HOLOPIS.COM, JAKARTA – Menteri Koperasi dan Usaha Kecil Menengah (MenkopUKM) Teten Masduki mengatakan, bahwa akses pembiayaan kredit terhadap usaha mikro, kecil, dan menengah (UMKM) di Indonesia menjadi yang terendah di Asia.
Hal ini tentu cukup mengkhawatirkan, karena susahnya akses pembiayaan tentu membuat UMKM sulit berkembang. Padahal berdasarkan data KemenkopUKM, kontribusi UMKM terhadap perekonomian nasional pada 2023 menyentuh angka 61 persen.
“Di Asia kita ini baru sekitar 21 persen, bandingkan misalnya China, dan Jepang itu sudah 60 persen, Korea malah di atas 80 persen,” kata Teten dalam keterangannya yang dikutip Holopis.com, Rabu (7/2).
Dia menilai, masih rendahnya akses pembaiayaan UMKM itu terjadi lantaran mekanisme pemberian kredit di Indonesia masih menggunakan sistem kolateral, dimana untuk persetujuannya masih membutuhkan jaminan atau agunan.

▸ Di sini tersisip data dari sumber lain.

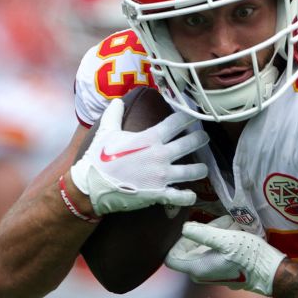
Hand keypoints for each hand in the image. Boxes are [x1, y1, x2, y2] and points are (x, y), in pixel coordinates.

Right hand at [70, 98, 208, 214]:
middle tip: (204, 138)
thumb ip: (114, 115)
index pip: (176, 122)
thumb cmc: (99, 158)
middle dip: (200, 139)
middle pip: (190, 143)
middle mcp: (161, 155)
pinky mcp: (159, 194)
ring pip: (193, 171)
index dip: (188, 116)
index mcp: (150, 138)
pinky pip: (181, 196)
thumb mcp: (106, 132)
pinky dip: (188, 196)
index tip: (195, 114)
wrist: (92, 186)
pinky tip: (191, 195)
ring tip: (203, 168)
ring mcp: (162, 176)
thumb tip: (118, 101)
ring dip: (200, 169)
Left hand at [166, 216, 285, 295]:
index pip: (172, 257)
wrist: (270, 272)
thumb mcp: (226, 240)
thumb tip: (184, 228)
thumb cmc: (249, 258)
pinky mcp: (222, 267)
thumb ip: (203, 233)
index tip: (191, 229)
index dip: (176, 242)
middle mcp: (201, 272)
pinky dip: (223, 238)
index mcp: (197, 268)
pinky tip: (237, 230)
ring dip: (217, 232)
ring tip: (233, 224)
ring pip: (205, 246)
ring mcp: (211, 271)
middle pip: (190, 247)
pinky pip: (215, 250)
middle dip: (204, 231)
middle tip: (222, 222)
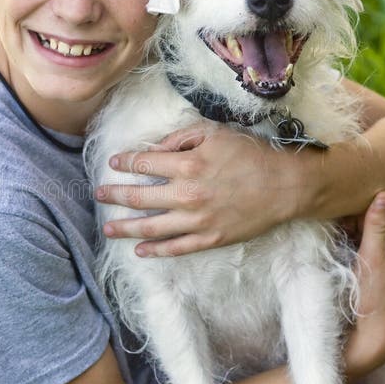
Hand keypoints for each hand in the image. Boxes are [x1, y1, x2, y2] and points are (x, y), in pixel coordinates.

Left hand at [96, 121, 311, 255]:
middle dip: (113, 196)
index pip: (143, 165)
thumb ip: (181, 138)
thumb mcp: (215, 133)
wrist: (287, 186)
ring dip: (124, 228)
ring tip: (107, 228)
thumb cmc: (251, 155)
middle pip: (137, 198)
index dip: (124, 163)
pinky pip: (175, 248)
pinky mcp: (209, 239)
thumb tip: (155, 149)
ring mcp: (196, 221)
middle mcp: (186, 195)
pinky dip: (154, 250)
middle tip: (98, 194)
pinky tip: (139, 250)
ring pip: (150, 228)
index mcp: (186, 166)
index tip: (113, 164)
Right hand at [344, 192, 384, 383]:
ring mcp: (374, 262)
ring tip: (328, 233)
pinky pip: (350, 250)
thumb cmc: (377, 298)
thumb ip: (377, 227)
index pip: (380, 213)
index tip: (342, 207)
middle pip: (369, 223)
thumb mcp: (375, 258)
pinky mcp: (361, 271)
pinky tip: (329, 248)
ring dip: (344, 232)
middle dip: (351, 220)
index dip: (361, 207)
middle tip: (332, 220)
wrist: (369, 336)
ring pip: (358, 235)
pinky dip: (340, 246)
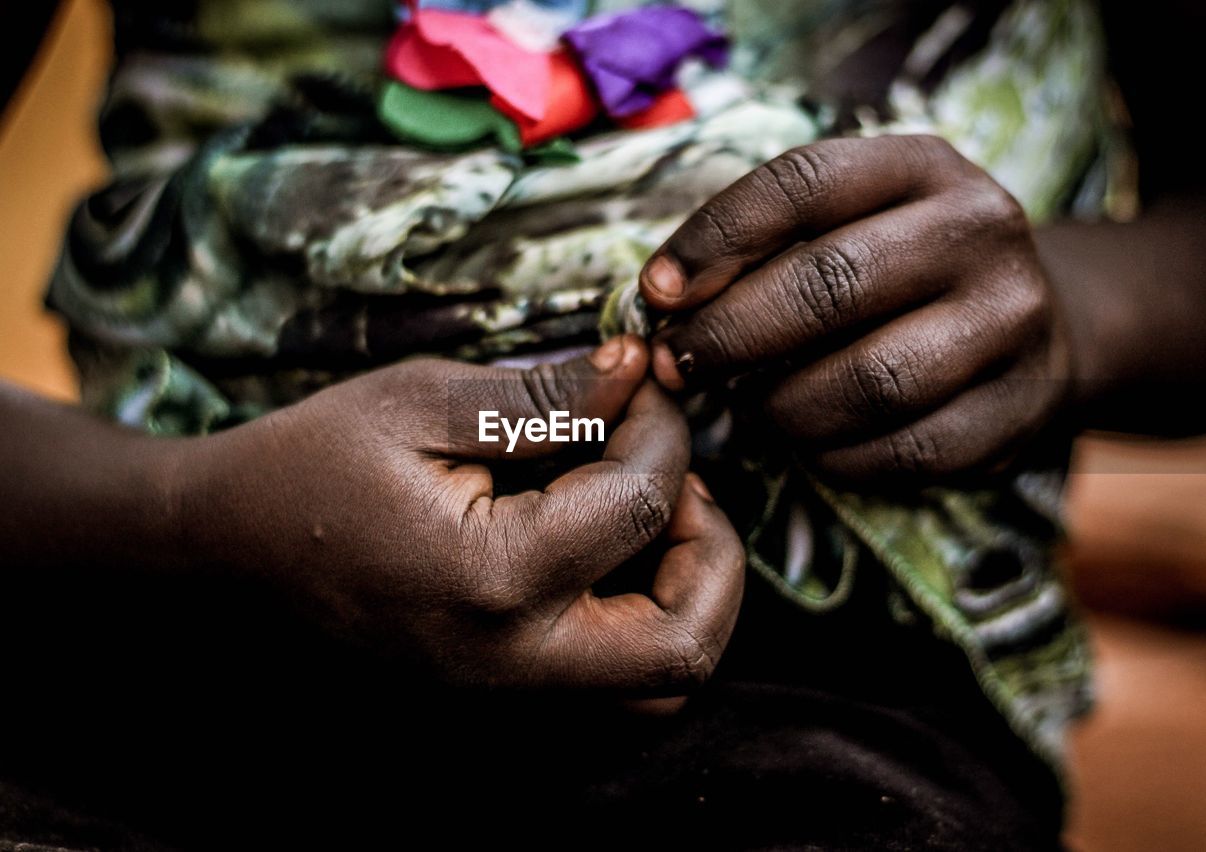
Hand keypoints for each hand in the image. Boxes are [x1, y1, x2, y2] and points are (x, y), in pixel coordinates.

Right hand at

Sedangkan di satu sisi, hanya sebagian kecil UMKM di Tanah Air yang memiliki kemampuan atau kapabilitas untuk memberikan jaminan saat mengajukan kredit.

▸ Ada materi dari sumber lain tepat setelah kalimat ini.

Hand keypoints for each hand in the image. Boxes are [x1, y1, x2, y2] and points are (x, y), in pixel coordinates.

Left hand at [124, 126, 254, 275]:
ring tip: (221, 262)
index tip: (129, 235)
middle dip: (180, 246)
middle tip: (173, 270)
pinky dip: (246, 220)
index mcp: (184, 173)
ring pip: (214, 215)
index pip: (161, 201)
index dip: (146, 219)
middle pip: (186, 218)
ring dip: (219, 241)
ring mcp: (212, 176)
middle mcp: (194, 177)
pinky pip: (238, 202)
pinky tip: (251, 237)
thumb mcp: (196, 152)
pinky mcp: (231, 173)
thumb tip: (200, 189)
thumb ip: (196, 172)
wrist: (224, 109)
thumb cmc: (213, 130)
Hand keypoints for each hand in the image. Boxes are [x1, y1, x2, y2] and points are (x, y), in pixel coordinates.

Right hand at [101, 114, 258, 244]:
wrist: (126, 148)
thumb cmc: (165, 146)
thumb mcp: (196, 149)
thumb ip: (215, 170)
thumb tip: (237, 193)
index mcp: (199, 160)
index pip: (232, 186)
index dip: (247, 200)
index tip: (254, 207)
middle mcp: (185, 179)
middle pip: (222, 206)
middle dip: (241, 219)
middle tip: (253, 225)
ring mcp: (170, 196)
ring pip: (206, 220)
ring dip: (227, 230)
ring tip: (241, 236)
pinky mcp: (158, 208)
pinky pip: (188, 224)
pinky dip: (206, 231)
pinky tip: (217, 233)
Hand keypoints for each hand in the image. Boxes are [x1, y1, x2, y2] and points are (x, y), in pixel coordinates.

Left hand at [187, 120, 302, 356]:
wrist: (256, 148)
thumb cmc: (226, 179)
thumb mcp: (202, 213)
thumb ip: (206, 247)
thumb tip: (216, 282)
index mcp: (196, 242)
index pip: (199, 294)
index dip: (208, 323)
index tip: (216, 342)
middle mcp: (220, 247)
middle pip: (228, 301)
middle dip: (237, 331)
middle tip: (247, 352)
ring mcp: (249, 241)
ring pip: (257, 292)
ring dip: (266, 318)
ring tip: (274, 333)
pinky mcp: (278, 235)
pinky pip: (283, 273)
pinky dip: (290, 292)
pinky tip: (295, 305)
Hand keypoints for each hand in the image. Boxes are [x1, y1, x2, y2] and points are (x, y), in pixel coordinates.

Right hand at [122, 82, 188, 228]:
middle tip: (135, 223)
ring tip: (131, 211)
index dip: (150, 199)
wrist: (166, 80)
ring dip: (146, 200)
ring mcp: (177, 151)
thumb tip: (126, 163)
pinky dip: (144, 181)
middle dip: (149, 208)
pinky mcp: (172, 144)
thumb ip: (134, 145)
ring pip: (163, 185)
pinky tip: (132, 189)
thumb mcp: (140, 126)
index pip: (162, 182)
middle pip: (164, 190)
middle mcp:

Oleh karena itu, Teten menuturkan bahwa pihaknya kini tengah mengembangkan sebuah ekosistem, dimana pihaknya akan mengubah mengubah mekanisme pengajuan pinjaman dengan menggunakan sistem skor kredit (credit scoring).

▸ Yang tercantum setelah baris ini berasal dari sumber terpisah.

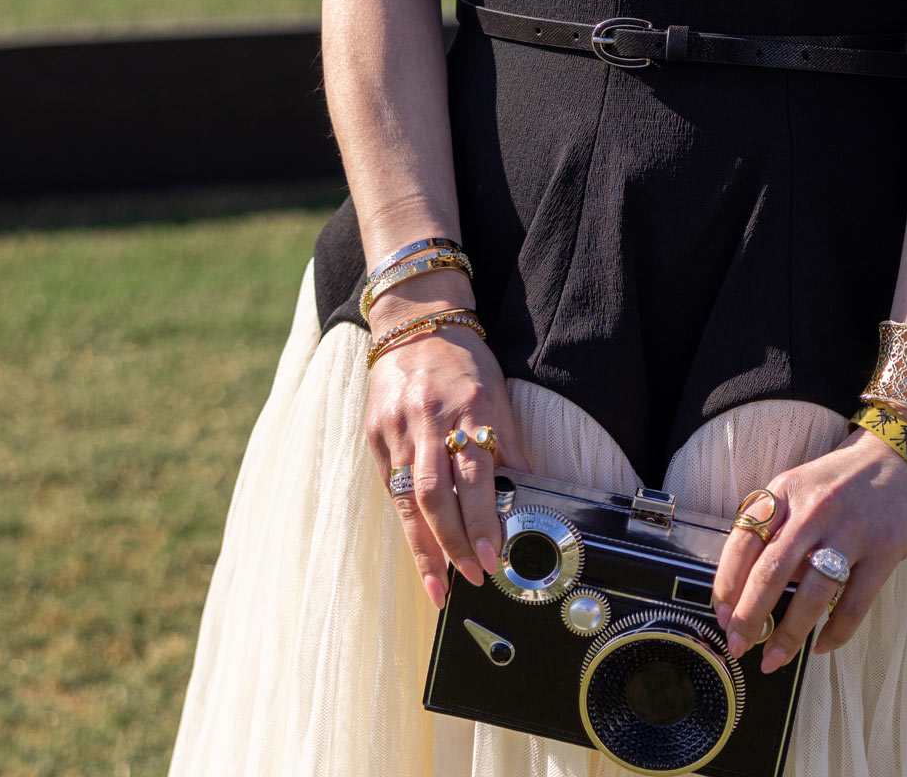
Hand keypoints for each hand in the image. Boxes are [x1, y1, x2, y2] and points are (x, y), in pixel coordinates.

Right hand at [363, 317, 530, 608]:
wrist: (415, 322)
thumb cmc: (463, 360)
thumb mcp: (497, 394)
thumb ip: (509, 445)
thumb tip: (530, 493)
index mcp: (469, 408)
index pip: (476, 477)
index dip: (483, 521)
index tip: (493, 556)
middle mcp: (431, 421)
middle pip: (437, 496)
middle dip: (454, 544)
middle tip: (471, 577)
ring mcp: (399, 428)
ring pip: (409, 499)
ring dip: (425, 549)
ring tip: (439, 586)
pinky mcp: (376, 434)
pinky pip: (391, 488)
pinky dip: (406, 523)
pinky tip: (417, 549)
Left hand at [711, 424, 906, 672]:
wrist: (905, 454)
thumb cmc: (846, 477)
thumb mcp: (803, 485)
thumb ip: (779, 526)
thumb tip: (751, 587)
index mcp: (787, 490)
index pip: (744, 540)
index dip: (727, 582)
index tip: (720, 614)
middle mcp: (814, 509)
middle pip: (771, 571)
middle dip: (749, 617)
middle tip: (736, 646)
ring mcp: (851, 531)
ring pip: (811, 595)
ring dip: (788, 635)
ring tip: (774, 659)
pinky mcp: (883, 552)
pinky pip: (853, 604)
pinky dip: (835, 633)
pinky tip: (821, 646)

Adapun nantinya, debitur akan mengukur kemampuan kreditur melalui rekam jejak penjualan dari para kreditur. Sehingga hal ini akan menjadi solusi atas kekhawatiran bank soal non-performing loan (NPL).
Menurutnya, mekanisme pengajuan pinjaman dengan menggunakan credit scoring ini bukan hal yang baru, karena telah digunakan di banyak negara.
“Di 145 negara sudah menerapkan credit scoring, jadi bukan lagi agunan tapi track record digital mengenai kesehatan usahanya. Karena untuk apa ada agunan kalau usahanya macet,” ujarnya.
Ia mengatakan, pelaku usaha di tanah air masih banyak memilih untuk mengajukan pinjaman ke koperasi simpan pinjam, hal ini dikarenakan akses pengajuan pembiayaan ke koperasi lebih mudah dibandingkan dengan bank.
“Koperasi simpan pinjam itu memberi akses kepada 4,29 persen masyarakat Indonesia, sedangkan bank sekitar 4,9 persen. Jadi tidak jauh beda, padahal bank asetnya 100 kali lipat daripada koperasi simpan pinjam,” tandasnya.